O Globo
Uma pesquisa da Atlas Intel, publicada na
última quarta-feira, mostra o tamanho do desafio da Justiça ao lidar com a
direita brasileira. Por um lado, o Judiciário precisa punir — com rigor — as
movimentações antidemocráticas que tentaram derrubar o regime democrático entre
o fim de 2022 e o começo de 2023. Se os golpistas ficarem impunes, terão
incentivo para tentar outra vez. Por outro lado, a Justiça tem de fazer isso
com muito cuidado e equilíbrio, sem parecer que tem lado, ou corroeria sua
legitimidade com a metade da população que apoia Bolsonaro.

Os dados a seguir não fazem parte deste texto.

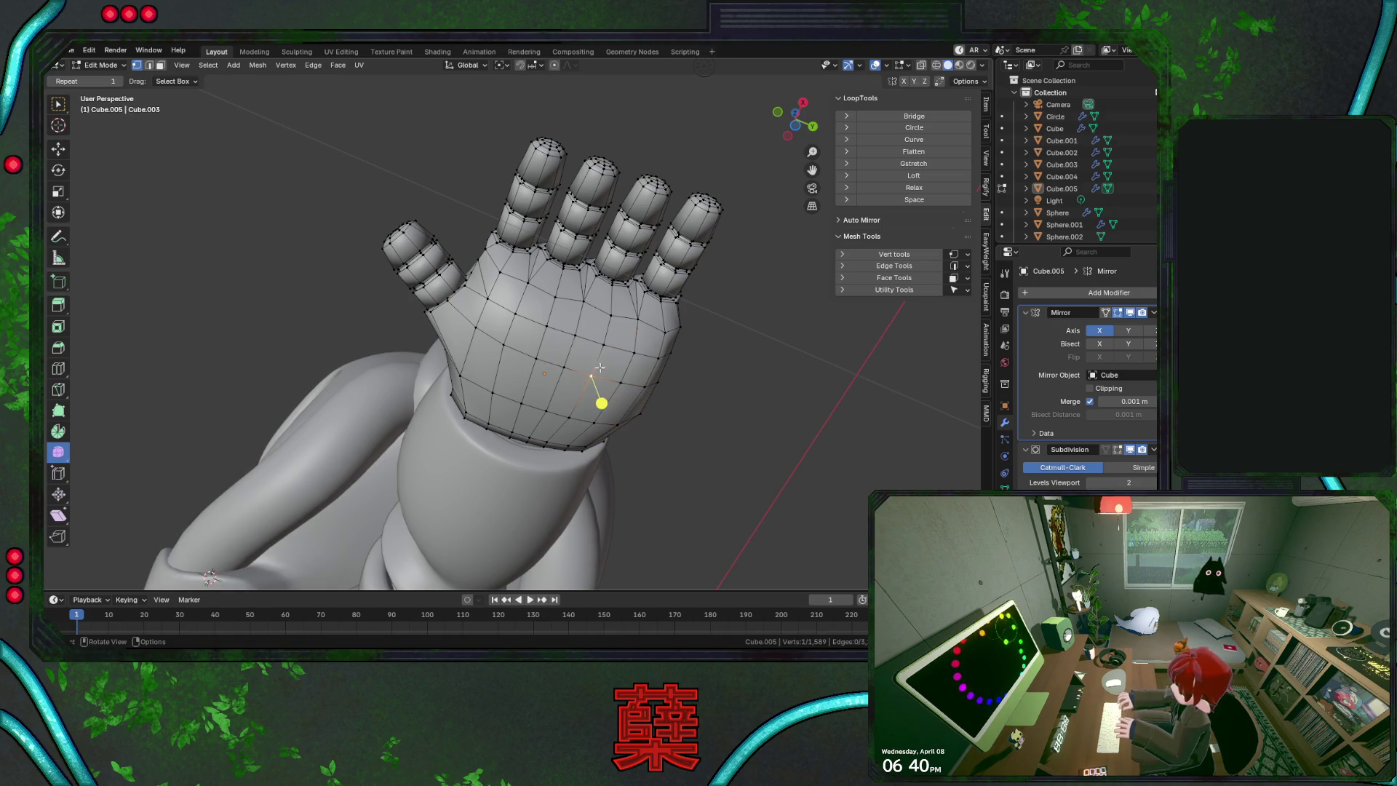
Save BaseRobot.blend and return the hand to Object Mode
{"action": "key", "text": "KP_7"}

A pesquisa da Atlas Intel sobre como o público avalia o banimento da rede social X mostra que o Supremo Tribunal Federal (STF) tem falhado miseravelmente na segunda missão. A situação poderá ficar ainda mais grave com as tentativas em curso na Justiça Eleitoral de impugnar a candidatura de Pablo Marçal. Talvez ainda dê tempo de corrigir o curso. Será que a liderança do Judiciário está disposta a olhar para as evidências?
A pesquisa traz números impressionantes, que
revelam as profundas divisões da sociedade brasileira. Entre os eleitores de
Bolsonaro, 96% discordam da decisão do ministro Alexandre de
Moraes de tirar o X do ar. Entre os eleitores de Lula,
92% concordam. Essa divergência se traduz na confiança no trabalho dos
ministros do STF. Entre os eleitores de Lula, 87% confiam no trabalho dos
ministros, enquanto, entre os eleitores de Bolsonaro, 95% não confiam.
Quando questionados sobre as motivações para
a suspensão do X, 97% dos eleitores de Bolsonaro enxergam viés político,
enquanto 82% dos eleitores de Lula acreditam que a medida teve base técnica.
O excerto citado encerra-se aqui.